Dataset entries:
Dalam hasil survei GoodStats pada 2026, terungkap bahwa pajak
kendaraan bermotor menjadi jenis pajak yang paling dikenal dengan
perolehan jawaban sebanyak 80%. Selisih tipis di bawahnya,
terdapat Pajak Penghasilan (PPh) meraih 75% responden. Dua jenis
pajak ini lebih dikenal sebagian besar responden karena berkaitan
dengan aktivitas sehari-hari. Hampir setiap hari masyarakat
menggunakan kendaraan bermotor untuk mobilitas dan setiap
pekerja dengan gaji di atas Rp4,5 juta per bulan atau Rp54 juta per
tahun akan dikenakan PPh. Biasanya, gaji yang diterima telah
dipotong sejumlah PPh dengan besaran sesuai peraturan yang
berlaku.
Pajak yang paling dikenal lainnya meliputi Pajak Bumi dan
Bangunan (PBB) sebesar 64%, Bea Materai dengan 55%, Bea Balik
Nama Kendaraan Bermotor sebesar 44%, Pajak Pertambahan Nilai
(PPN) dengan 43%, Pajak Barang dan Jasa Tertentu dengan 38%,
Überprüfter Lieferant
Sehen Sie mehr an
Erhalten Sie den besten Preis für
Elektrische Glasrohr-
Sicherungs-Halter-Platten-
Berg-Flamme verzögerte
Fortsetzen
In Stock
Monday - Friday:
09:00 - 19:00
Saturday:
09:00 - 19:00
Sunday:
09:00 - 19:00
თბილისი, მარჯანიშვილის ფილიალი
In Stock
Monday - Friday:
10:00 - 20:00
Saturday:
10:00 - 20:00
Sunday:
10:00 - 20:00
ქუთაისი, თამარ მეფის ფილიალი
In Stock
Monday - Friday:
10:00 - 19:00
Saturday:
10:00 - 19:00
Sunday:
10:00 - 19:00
* * *
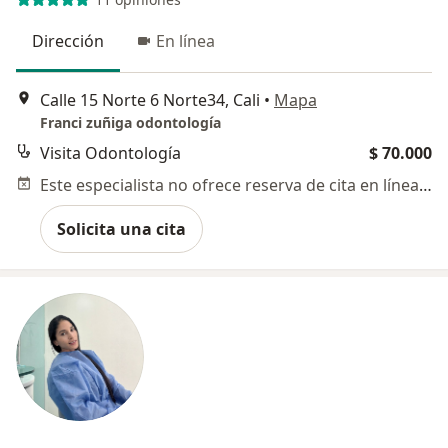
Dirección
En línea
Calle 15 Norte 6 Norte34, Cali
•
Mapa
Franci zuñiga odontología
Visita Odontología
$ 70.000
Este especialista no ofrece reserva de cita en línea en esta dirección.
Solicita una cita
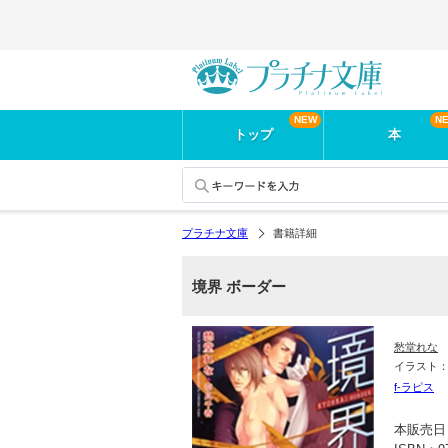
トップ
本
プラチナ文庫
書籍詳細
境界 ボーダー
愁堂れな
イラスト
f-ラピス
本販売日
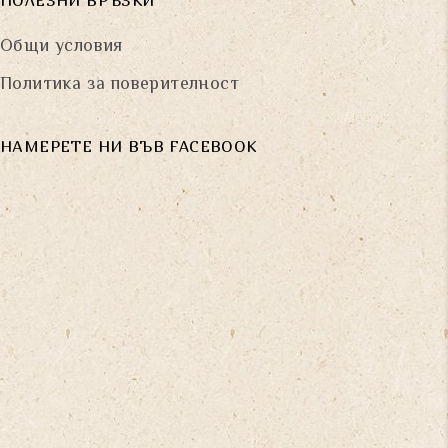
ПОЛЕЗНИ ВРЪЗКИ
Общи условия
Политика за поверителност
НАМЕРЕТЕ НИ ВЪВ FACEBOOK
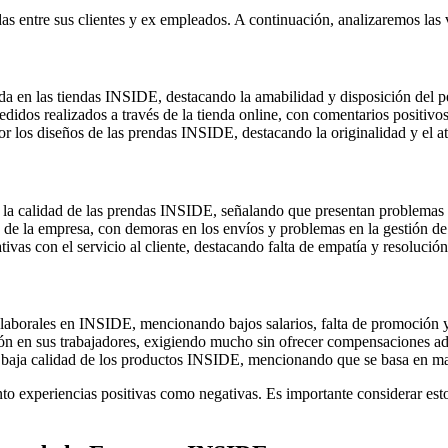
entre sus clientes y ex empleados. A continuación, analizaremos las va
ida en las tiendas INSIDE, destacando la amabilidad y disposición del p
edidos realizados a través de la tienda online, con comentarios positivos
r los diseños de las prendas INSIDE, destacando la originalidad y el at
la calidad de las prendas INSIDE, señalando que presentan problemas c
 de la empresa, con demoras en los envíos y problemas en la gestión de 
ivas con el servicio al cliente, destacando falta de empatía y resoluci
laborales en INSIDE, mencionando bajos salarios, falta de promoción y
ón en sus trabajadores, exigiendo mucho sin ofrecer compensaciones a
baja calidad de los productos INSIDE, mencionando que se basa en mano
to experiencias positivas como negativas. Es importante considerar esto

• Problem description:
All lines above containing the string "sebesar": copy each one.

• Answer box:
Bangunan (PBB) sebesar 64%, Bea Materai dengan 55%, Bea Balik
Nama Kendaraan Bermotor sebesar 44%, Pajak Pertambahan Nilai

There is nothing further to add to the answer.